Arthritis drug hope for Alzheimer's patients
Friday, 11 April 2008
The Alzheimer's Society is calling for further detailed research into a treatment using a widely used arthritis drug that seems to be producing marked improvement in some patients.
Etanercept blocks tumour necrosis factor-alpha, or TNF, which causes pain and swelling in the joints. TNF may also affect communication between brain cells - and researchers say it could be partly to blame for the advance of Alzheimer's.
The researchers in Los Angeles believe they have discovered a way of delivering etanercept into the brain via an injection in the neck, and then tilting the patient to encourage blood flow into the brain, allowing it to block the disruption caused by TNF
About 50 people are being treated at the private clinic. Some have been taking etanercept for more than three years. Doctors report a response rate of about 90%, usually within minutes.
They say typically they see a week-by-week improvement with each dose, reaching a plateau after about three months.
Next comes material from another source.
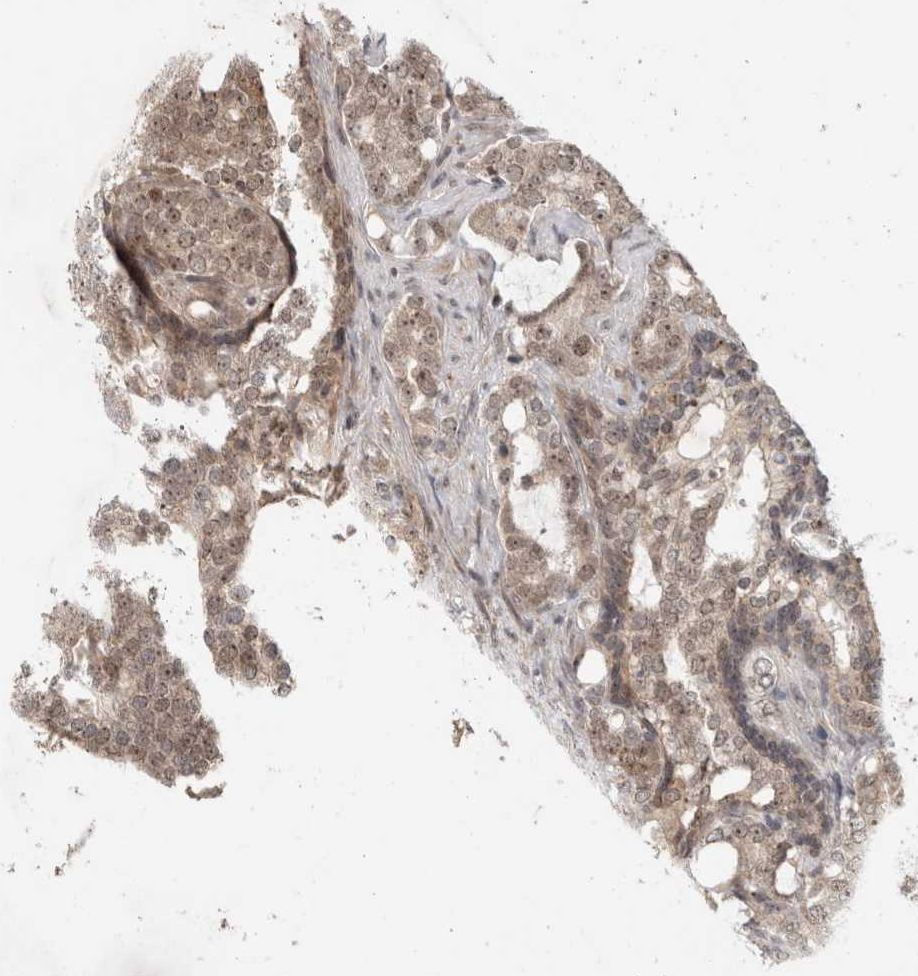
{"staining": {"intensity": "weak", "quantity": "25%-75%", "location": "nuclear"}, "tissue": "prostate cancer", "cell_type": "Tumor cells", "image_type": "cancer", "snomed": [{"axis": "morphology", "description": "Adenocarcinoma, High grade"}, {"axis": "topography", "description": "Prostate"}], "caption": "Protein expression analysis of prostate cancer displays weak nuclear expression in about 25%-75% of tumor cells.", "gene": "MPHOSPH6", "patient": {"sex": "male", "age": 64}}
Professor Edward Tobinick, who leads the research, said: "What we see is an improvement in their ability to think and calculate, their memory improves, their verbal ability improves, they find words easier, they seem happier, and we often also see an improvement in gait in those patients whose gait is affected." But he warned they did not return to normal.
The small scale of the trials and the fact that there has never been a placebo-controlled study has made UK experts cautious.
Dr Suzanne Sorensen, head of research at the Alzheimer's Society, said that with 400,000 people already diagnosed with Alzheimer's and numbers rising, new research on treatment is always welcome. But she added several notes of caution.
"On the surface these results are exciting but we need to treat the study with caution. There are large gaps in the research, which only involved a small pilot group and we cannot draw any conclusions until a controlled trial is carried out.
"We have concerns about the potential cost and practicalities of a treatment that has to be injected into patients' spines - a procedure that will require trained staff and special facilities.
"It is very encouraging to see alternative ways to treat Alzheimer's disease being explored. We need to see much wider investment in dementia research in the UK."
*Meanwhile a study in the April online issue of Neurology adds to evidence linking impaired insulin secretion in Type II diabetes and Alzheimer's disease. Dementia and diabetes have both been linked to being overweight and having an "apple" shaped body.